(Aim of the exercise)
Which lines in the records below contain the word "pyinstaller"? Report each of them.

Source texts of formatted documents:
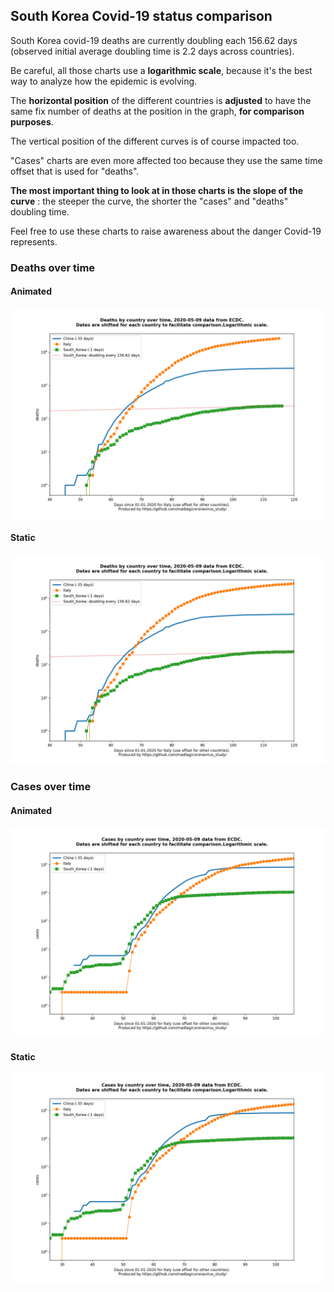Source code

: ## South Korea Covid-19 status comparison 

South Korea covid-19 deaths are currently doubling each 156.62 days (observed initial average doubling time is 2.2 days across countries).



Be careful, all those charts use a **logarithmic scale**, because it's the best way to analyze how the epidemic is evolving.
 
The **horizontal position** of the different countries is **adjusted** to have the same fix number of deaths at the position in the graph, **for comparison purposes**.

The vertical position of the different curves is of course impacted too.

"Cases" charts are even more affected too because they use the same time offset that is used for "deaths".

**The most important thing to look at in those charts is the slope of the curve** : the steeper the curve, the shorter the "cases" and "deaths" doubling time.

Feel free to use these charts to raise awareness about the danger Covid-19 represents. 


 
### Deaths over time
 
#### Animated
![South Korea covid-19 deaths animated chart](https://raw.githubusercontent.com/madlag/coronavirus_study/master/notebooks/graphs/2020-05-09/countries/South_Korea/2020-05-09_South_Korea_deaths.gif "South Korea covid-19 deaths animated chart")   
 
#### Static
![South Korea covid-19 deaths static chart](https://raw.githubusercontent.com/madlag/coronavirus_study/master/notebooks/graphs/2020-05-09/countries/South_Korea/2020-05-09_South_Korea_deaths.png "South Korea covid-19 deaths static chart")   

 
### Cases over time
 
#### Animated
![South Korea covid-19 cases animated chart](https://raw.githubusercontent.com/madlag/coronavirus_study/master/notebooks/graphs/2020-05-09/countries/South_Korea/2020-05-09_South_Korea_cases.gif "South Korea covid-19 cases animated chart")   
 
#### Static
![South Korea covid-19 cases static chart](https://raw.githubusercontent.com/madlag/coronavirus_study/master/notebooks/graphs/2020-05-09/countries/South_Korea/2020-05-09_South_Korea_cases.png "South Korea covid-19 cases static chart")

---

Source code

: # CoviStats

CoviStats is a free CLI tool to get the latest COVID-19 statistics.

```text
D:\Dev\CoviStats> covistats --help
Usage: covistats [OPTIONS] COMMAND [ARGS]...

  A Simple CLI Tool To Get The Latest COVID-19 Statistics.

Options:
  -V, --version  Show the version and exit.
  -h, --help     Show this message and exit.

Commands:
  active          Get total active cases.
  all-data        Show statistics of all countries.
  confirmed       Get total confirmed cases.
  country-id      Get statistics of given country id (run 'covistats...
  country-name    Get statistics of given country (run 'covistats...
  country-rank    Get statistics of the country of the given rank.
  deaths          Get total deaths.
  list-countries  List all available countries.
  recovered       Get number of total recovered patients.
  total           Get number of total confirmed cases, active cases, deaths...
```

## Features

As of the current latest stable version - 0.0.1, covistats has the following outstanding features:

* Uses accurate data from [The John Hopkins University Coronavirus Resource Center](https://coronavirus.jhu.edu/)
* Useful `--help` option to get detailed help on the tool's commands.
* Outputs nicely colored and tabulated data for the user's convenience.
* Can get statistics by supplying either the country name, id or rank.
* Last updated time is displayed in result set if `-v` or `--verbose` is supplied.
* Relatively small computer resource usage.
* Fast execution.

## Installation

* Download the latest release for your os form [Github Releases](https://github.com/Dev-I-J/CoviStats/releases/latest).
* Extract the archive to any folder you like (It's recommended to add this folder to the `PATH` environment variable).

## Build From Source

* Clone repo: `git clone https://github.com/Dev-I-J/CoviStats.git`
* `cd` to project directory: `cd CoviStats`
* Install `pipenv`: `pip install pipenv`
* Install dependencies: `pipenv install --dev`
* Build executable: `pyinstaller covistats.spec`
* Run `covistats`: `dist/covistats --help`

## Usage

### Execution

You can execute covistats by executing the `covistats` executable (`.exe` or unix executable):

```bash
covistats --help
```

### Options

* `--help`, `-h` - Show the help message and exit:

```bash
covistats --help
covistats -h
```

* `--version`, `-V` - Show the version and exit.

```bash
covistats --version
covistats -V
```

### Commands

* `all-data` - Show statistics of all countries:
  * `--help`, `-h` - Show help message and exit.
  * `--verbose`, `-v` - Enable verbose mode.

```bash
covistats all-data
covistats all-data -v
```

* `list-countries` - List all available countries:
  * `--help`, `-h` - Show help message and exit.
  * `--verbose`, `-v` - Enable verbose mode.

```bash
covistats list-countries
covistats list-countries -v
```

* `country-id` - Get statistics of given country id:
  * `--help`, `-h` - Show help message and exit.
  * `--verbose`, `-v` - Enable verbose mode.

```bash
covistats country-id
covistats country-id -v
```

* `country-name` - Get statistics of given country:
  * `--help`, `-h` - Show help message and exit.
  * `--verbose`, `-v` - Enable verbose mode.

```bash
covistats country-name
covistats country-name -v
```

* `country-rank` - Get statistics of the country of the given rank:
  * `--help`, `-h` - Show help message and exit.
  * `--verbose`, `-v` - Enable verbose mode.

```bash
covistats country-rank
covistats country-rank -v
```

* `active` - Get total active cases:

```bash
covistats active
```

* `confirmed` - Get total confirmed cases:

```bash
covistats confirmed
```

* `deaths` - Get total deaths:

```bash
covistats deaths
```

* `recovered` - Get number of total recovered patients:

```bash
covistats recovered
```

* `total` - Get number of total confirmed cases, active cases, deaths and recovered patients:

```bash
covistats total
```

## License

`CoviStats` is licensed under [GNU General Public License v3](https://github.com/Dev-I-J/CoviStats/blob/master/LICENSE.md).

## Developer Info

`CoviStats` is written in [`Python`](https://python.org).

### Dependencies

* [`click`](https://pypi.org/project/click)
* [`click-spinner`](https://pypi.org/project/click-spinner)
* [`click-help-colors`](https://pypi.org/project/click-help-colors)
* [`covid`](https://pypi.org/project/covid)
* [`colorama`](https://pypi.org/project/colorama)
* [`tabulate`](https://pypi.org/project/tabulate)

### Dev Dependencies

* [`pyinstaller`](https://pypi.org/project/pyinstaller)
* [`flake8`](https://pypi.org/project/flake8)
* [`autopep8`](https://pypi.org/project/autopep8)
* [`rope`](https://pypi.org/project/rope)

--

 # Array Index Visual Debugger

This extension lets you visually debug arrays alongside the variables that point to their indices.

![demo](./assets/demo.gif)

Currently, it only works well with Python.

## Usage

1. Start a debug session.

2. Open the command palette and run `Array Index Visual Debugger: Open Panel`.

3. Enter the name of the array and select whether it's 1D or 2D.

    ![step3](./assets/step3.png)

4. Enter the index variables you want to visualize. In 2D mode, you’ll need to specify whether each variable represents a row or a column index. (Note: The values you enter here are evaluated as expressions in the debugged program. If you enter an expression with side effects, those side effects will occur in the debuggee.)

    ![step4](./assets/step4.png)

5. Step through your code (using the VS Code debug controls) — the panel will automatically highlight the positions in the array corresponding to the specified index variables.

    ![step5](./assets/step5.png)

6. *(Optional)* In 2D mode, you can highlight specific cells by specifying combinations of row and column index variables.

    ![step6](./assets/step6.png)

(Result for this exercise)
* Build executable: `pyinstaller covistats.spec`
* [`pyinstaller`](https://pypi.org/project/pyinstaller)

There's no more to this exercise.